__Your objective__
The response should hold each line from the entries below where "LEAP" is found.

··········

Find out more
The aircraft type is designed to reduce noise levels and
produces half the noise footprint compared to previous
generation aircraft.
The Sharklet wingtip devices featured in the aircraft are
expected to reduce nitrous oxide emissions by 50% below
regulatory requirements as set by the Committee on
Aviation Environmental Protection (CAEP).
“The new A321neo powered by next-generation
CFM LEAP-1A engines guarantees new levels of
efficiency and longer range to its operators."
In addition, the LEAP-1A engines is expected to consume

··········

__Answer for the task__
CFM LEAP-1A engines guarantees new levels of
In addition, the LEAP-1A engines is expected to consume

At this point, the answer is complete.